» Directions: From the data below, please reproduce exactly everything from the line that contains "1411,265 C 1417,249" down to the line that contains "<!-- major -->", with both ends included.

» Records provided:
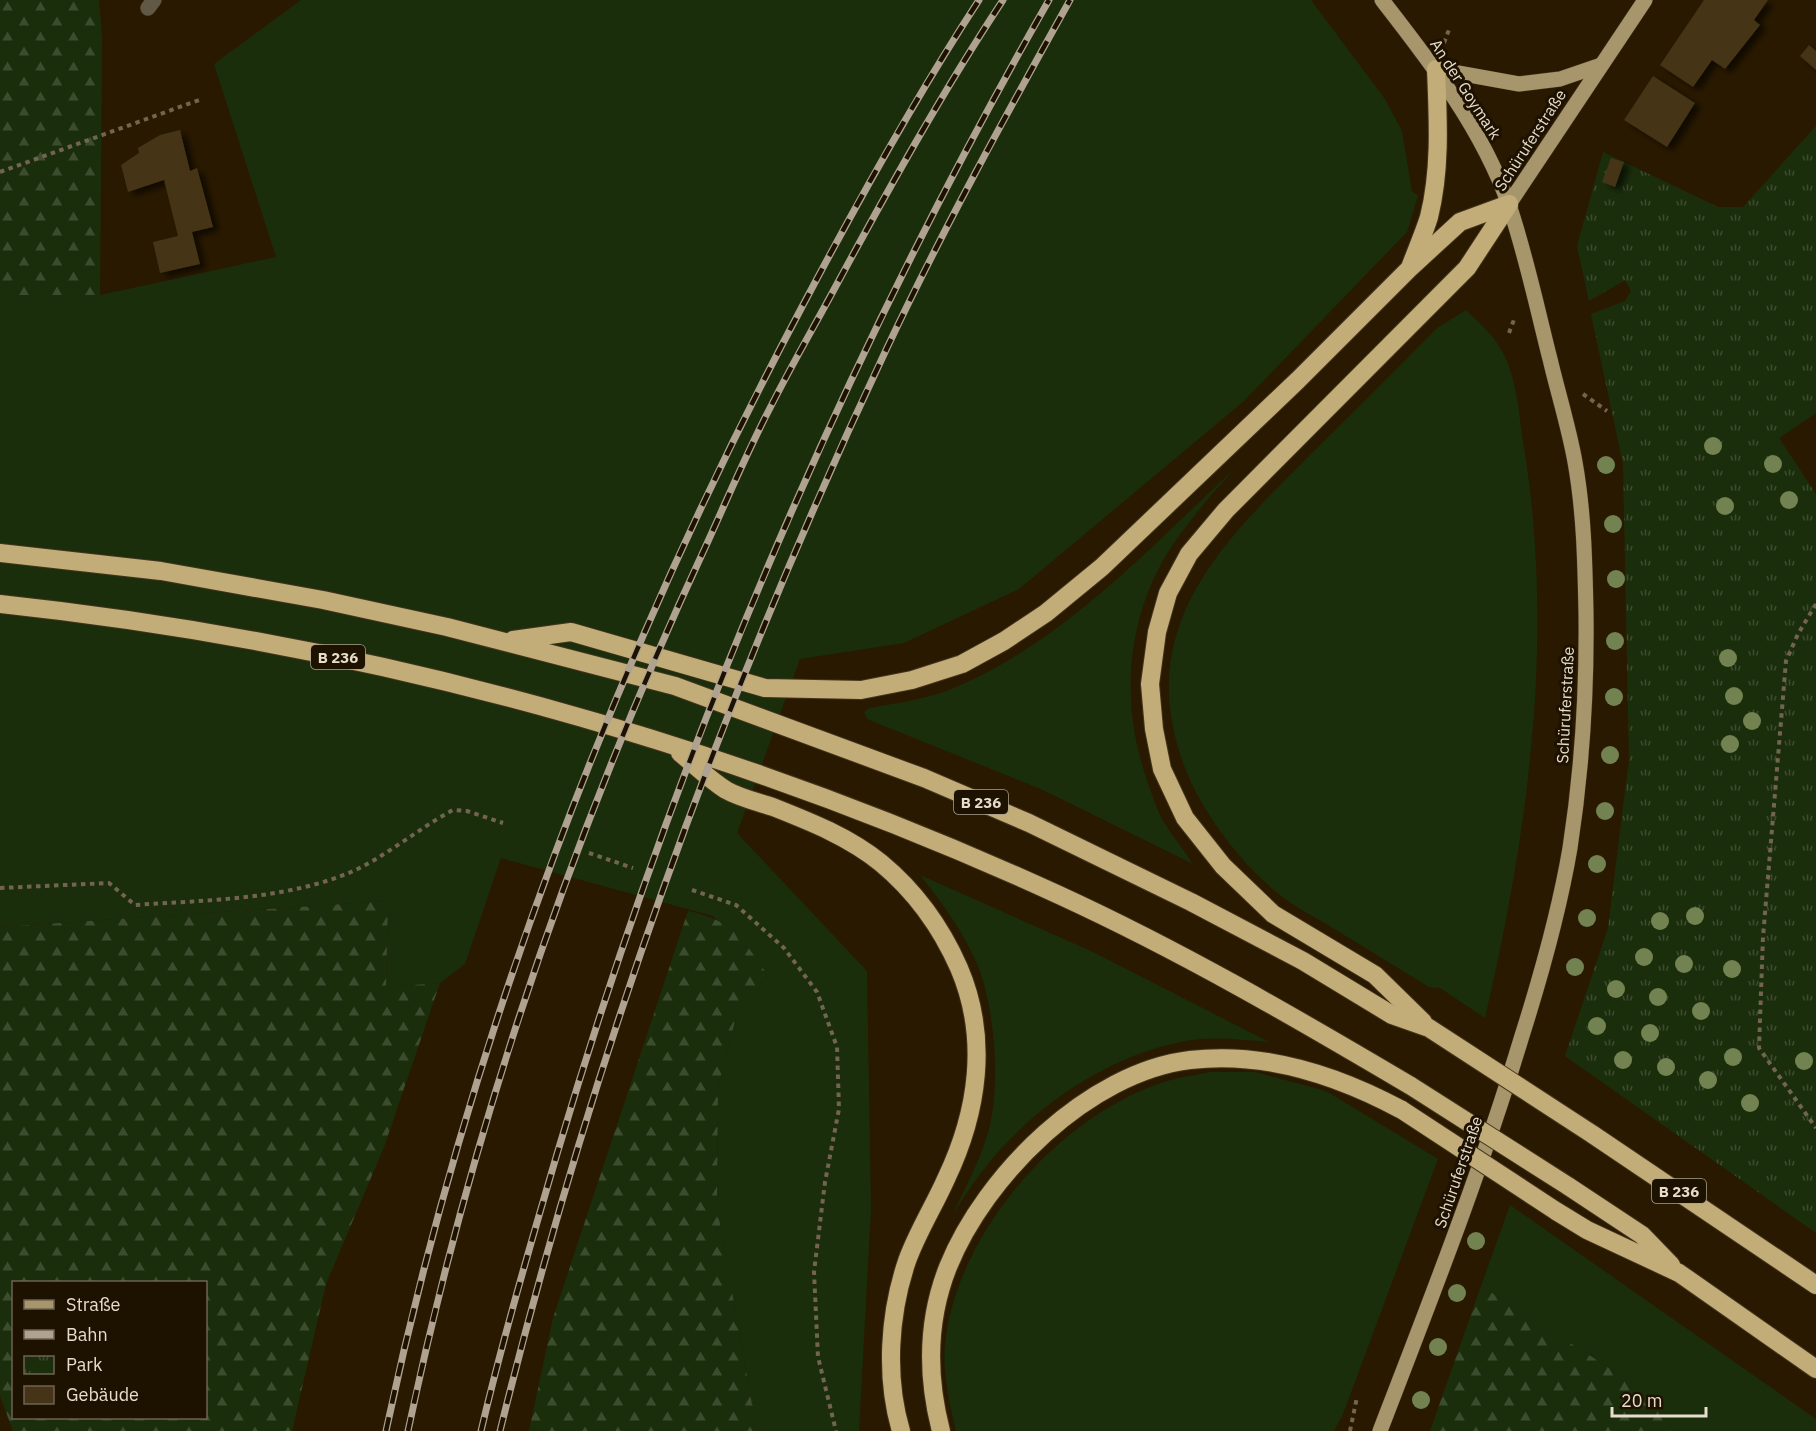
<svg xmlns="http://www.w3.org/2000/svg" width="1816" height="1431" viewBox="0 0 1816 1431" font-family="'IBM Plex Sans',sans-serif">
<defs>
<pattern id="forest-firs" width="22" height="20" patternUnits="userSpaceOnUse" patternTransform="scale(1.5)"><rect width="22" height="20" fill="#1b2e0c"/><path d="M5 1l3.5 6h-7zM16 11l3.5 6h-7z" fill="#3c4c2e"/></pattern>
<pattern id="park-tufts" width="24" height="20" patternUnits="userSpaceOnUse" patternTransform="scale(1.5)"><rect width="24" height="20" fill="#1b2e0c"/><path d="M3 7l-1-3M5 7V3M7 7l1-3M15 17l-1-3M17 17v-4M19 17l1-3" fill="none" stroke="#3c4c2e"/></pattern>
<filter id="shadow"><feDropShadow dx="6" dy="4" stdDeviation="3" flood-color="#0009"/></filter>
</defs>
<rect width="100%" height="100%" fill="#291900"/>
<!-- grass -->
<g fill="#1b2e0c">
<path d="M 301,0 L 1311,0 L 1385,99 L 1402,131 L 1412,191 L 1418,196 L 1407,232 L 1244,401 L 1019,589 L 904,643 L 800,659 L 737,833 L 867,971 L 871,1209 L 859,1431 L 767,1431 L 752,1404 L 717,1207 L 718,1088 L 737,1013 L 768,976 L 713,916 L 501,858 L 465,964 L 440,983 L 386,987 L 388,901 L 0,927 L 0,295 L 100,295 L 276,257 L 214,64 Z"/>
<path d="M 1466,310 C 1480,324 1496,337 1504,355 C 1518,383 1519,418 1524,448 C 1555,639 1528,832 1485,1018 L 1440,988 L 1429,987 C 1395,966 1362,946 1328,925 C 1311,915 1291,905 1275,891 C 1239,861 1202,812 1185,768 C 1132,629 1219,546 1309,456 C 1352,413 1395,371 1437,328 Z"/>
<path d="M 1234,469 C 1201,507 1166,545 1148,592 C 1123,657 1126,725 1150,789 C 1154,799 1157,810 1162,819 C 1171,834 1183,849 1193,864 L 1043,790 L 867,719 L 864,712 L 869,708 C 897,703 928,699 954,688 C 1064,641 1148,550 1234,469 Z"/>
<path d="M 920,875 L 1093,952 L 1269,1042 C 1241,1040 1213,1036 1186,1041 C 1111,1054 1035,1105 987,1165 C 975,1180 964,1197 953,1214 C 966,1186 981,1159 989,1129 C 1001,1083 995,998 973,955 C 959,926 940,900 920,875 Z"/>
<path d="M 1210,1072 L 1255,1072 L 1326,1091 L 1438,1159 L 1343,1414 L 1334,1431 L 956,1431 C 949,1400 941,1368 946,1336 C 961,1226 1067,1108 1174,1079 C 1186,1076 1199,1075 1210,1072 Z"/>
<path d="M 1510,1205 L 1816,1419 L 1816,1431 L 1672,1431 L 1672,1408 L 1481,1286 Z"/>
</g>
<!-- forest -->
<g fill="url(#forest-firs)" fill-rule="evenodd">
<path d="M 0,0 L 99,0 L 102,37 L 100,295 L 0,295 Z"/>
<path d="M 388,901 L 386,987 L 440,983 L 384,1147 L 326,1284 L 292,1431 L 13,1431 L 0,1396 L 0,927 ZM 14,1282 L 206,1282 L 206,1418 L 14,1418 Z"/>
<path d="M 688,911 C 734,921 743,939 768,976 L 737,1013 L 718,1088 L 717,1207 L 752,1404 L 767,1431 L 529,1431 L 553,1318 Z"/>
<path d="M 1481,1286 L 1672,1408 L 1672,1431 L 1430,1431 Z"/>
</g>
<!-- park -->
<path fill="url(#park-tufts)" d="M 1816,126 L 1816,413 L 1779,438 L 1816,494 L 1816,1233 L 1565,1056 L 1608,928 L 1629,760 L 1623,464 L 1591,314 L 1625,301 L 1631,291 L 1625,280 L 1589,301 L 1577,246 L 1603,152 L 1718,207 L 1743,207 Z"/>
<!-- building -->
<g fill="#453418" filter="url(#shadow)">
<path d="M 1704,0 L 1768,0 L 1754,20 L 1760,25 L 1725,69 L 1712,60 L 1693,87 L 1660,65 Z"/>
<path d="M 1809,45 L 1816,51 L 1816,70 L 1800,56 Z"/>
<path d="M 1653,76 L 1695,103 L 1667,147 L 1624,120 Z"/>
<path d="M 180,130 L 190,171 L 197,168 L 213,227 L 192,232 L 200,264 L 160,273 L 153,242 L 178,236 L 164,180 L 128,192 L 121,165 L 139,153 L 138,148 L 160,135 Z"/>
<path d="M 1611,158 L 1624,162 L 1615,187 L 1602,182 Z"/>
</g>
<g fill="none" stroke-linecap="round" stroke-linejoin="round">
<!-- minor casing -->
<g stroke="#44341d" stroke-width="16">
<path id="minor" d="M 148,8 L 154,0"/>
</g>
<!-- major casing -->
<g stroke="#44341d" stroke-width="16">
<g id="major">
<path d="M 1436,69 L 1519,84 L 1560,79 L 1601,65"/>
<path d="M 1509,204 L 1645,0"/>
<path d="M 1380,1431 C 1430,1301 1481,1172 1521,1039 C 1541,976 1559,913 1570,848 C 1582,770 1587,692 1586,613 C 1585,563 1584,512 1575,462 C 1569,428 1558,393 1550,359 C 1537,308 1526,255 1509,205 C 1482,128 1431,63 1382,0"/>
</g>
</g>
<!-- highway casing -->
<g stroke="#44341d" stroke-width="20">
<g id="highway">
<path d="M 1411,265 C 1417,249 1424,233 1429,217 C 1441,169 1438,118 1436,69"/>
<path d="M 0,553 L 161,571 L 323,600 L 447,627 L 675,686 L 924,778 L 1029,823 L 1191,902 L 1303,961 L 1392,1015 L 1429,1028"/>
<path d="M 0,604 C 366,643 724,741 1059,895 C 1181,951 1296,1018 1411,1086"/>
<path d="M 513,640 L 571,632 L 765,688 L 861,690 L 912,680 L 962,664 L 1004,641 L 1046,613 L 1102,567 L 1298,380 L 1411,267 L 1460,222 L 1509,204"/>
<path d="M 680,753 C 695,765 710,780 726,790 C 740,798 758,802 773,807 C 811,822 849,837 881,863 C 916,892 941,927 959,968 C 989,1038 978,1112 946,1179 C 934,1206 917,1233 907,1261 C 889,1314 885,1377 901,1431"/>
<path d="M 1423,1022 L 1375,975 L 1273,914 L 1223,866 L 1185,818 L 1162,769 L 1154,729 L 1150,684 L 1157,632 L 1168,593 L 1189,554 L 1226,510 L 1467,268 L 1509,204"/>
<path d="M 1592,1134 L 1816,1285"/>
<path d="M 1568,1186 L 1642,1235 L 1671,1265"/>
<path d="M 1556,1211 L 1587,1230 L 1679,1273 L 1816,1369"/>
<path d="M 941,1431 C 927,1377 927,1320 948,1267 C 985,1175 1089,1072 1190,1060 C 1265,1051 1337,1075 1402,1110"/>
</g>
</g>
<!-- path -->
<g stroke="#72644f" stroke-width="4" stroke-dasharray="4.5 4.5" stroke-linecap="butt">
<path d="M 1444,43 L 1450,27"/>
<path d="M 0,172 L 199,100"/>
<path d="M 1509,333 L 1515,317"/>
<path d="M 1583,394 L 1607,411"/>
<path d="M 1816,604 L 1798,634 L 1786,661 L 1763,937 L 1759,1048 L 1816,1128"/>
<path d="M 589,853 L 633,868"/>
<path d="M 0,888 L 109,883 L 135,905 C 206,900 285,900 351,872 C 384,858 419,828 453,810 L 467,811 L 503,823"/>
<path d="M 692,890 L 736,905 L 784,948 L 817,992 L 837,1047 L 839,1109 L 825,1182 L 814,1272 L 818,1357 L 836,1431"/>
<path d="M 1350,1431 L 1357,1397"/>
</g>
<!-- minor -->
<use href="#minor" stroke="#615945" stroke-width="15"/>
<!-- major -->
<use href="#major" stroke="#a7956b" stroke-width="15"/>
<!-- highway -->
<use href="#highway" stroke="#c2ad79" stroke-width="18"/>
<!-- rail casing -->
<g stroke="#afa290" stroke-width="7">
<g id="rail">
<path d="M 386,1431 C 469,1039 615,658 803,305 C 858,201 915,98 979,0"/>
<path d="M 408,1431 C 472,1127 573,831 704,550 C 726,502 746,454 770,408 C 791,366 815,325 837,284 C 889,188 943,91 1003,0"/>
<path d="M 481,1431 C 503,1338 530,1246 557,1154 C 676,752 841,364 1049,0"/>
<path d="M 500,1431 C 592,1059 722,697 886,350 C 942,231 1006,115 1070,0"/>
</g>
</g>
<!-- rail -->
<use href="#rail" stroke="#1d1100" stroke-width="4.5" stroke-dasharray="14" stroke-linecap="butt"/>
<!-- highway-bridge casing -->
<g stroke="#44341d" stroke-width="20" stroke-linecap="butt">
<g id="highway-bridge">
<path d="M 1429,1028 L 1592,1134"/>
<path d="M 1411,1086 L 1568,1186"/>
<path d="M 1402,1110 L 1556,1211"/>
</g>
</g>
<!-- highway-bridge -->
<use href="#highway-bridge" stroke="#c2ad79" stroke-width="18"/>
</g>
<!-- trees -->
<g fill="#728250">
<circle cx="1713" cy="446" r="9"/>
<circle cx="1773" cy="464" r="9"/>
<circle cx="1606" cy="465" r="9"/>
<circle cx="1789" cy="500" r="9"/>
<circle cx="1725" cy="506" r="9"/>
<circle cx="1613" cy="524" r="9"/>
<circle cx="1616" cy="579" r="9"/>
<circle cx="1615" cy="641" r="9"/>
<circle cx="1728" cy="658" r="9"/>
<circle cx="1734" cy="696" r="9"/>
<circle cx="1614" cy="697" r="9"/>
<circle cx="1752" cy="721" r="9"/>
<circle cx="1730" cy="744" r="9"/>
<circle cx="1610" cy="755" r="9"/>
<circle cx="1605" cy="811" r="9"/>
<circle cx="1597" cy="864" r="9"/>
<circle cx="1695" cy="916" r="9"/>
<circle cx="1587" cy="918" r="9"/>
<circle cx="1660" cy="921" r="9"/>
<circle cx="1644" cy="957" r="9"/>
<circle cx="1684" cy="964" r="9"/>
<circle cx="1575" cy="967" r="9"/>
<circle cx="1732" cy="969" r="9"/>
<circle cx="1616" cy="989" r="9"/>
<circle cx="1658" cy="997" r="9"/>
<circle cx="1701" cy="1011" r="9"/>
<circle cx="1597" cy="1026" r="9"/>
<circle cx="1650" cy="1033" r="9"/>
<circle cx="1733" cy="1057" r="9"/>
<circle cx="1623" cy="1060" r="9"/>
<circle cx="1804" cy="1061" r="9"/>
<circle cx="1666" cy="1067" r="9"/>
<circle cx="1708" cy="1080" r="9"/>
<circle cx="1750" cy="1103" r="9"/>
<circle cx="1476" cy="1241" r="9"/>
<circle cx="1457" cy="1293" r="9"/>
<circle cx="1438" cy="1347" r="9"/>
<circle cx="1421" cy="1400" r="9"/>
</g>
<g text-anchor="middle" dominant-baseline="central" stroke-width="6" stroke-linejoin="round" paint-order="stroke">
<!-- shield labels -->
<g fill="#1d1100" stroke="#aba090" stroke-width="1.5">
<rect x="311" y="645" width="54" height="24" rx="4.5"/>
<rect x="954" y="790" width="54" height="24" rx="4.5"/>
<rect x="1652" y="1179" width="54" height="24" rx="4.5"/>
</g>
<g font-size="15" font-weight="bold" fill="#e8ddcd">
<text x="338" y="657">B 236</text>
<text x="981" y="802">B 236</text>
<text x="1679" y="1191">B 236</text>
</g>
<!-- street labels -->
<g font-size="16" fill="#e8ddcd" stroke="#1d1100">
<text transform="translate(1466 89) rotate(57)">An der Goymark</text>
<text transform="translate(1530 140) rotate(-57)">Schüruferstraße</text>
<text transform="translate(1565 705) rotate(-87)">Schüruferstraße</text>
<text transform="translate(1458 1172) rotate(-71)">Schüruferstraße</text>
</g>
</g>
<!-- legend -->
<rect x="12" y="1281" width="195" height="138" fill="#1d1100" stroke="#6e6352" stroke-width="1.5"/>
<rect x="24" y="1300" width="30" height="9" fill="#a7956b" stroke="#6e6352" stroke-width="1.5"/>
<text x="66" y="1311" font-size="18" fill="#e8ddcd">Straße</text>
<rect x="24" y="1330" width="30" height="9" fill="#afa290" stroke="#6e6352" stroke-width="1.5"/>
<text x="66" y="1341" font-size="18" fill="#e8ddcd">Bahn</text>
<rect x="24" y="1356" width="30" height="18" fill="url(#park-tufts)" stroke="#6e6352" stroke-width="1.5"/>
<text x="66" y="1371" font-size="18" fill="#e8ddcd">Park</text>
<rect x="24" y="1386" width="30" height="18" fill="#453418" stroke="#6e6352" stroke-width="1.5"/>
<text x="66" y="1401" font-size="18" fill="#e8ddcd">Gebäude</text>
<!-- scale -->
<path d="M1612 1407v9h94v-9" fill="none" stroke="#e8ddcd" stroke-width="3"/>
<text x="1621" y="1407" font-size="18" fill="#e8ddcd" stroke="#1d1100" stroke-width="4.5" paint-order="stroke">20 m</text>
</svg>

» Reply:
<path d="M 1411,265 C 1417,249 1424,233 1429,217 C 1441,169 1438,118 1436,69"/>
<path d="M 0,553 L 161,571 L 323,600 L 447,627 L 675,686 L 924,778 L 1029,823 L 1191,902 L 1303,961 L 1392,1015 L 1429,1028"/>
<path d="M 0,604 C 366,643 724,741 1059,895 C 1181,951 1296,1018 1411,1086"/>
<path d="M 513,640 L 571,632 L 765,688 L 861,690 L 912,680 L 962,664 L 1004,641 L 1046,613 L 1102,567 L 1298,380 L 1411,267 L 1460,222 L 1509,204"/>
<path d="M 680,753 C 695,765 710,780 726,790 C 740,798 758,802 773,807 C 811,822 849,837 881,863 C 916,892 941,927 959,968 C 989,1038 978,1112 946,1179 C 934,1206 917,1233 907,1261 C 889,1314 885,1377 901,1431"/>
<path d="M 1423,1022 L 1375,975 L 1273,914 L 1223,866 L 1185,818 L 1162,769 L 1154,729 L 1150,684 L 1157,632 L 1168,593 L 1189,554 L 1226,510 L 1467,268 L 1509,204"/>
<path d="M 1592,1134 L 1816,1285"/>
<path d="M 1568,1186 L 1642,1235 L 1671,1265"/>
<path d="M 1556,1211 L 1587,1230 L 1679,1273 L 1816,1369"/>
<path d="M 941,1431 C 927,1377 927,1320 948,1267 C 985,1175 1089,1072 1190,1060 C 1265,1051 1337,1075 1402,1110"/>
</g>
</g>
<!-- path -->
<g stroke="#72644f" stroke-width="4" stroke-dasharray="4.5 4.5" stroke-linecap="butt">
<path d="M 1444,43 L 1450,27"/>
<path d="M 0,172 L 199,100"/>
<path d="M 1509,333 L 1515,317"/>
<path d="M 1583,394 L 1607,411"/>
<path d="M 1816,604 L 1798,634 L 1786,661 L 1763,937 L 1759,1048 L 1816,1128"/>
<path d="M 589,853 L 633,868"/>
<path d="M 0,888 L 109,883 L 135,905 C 206,900 285,900 351,872 C 384,858 419,828 453,810 L 467,811 L 503,823"/>
<path d="M 692,890 L 736,905 L 784,948 L 817,992 L 837,1047 L 839,1109 L 825,1182 L 814,1272 L 818,1357 L 836,1431"/>
<path d="M 1350,1431 L 1357,1397"/>
</g>
<!-- minor -->
<use href="#minor" stroke="#615945" stroke-width="15"/>
<!-- major -->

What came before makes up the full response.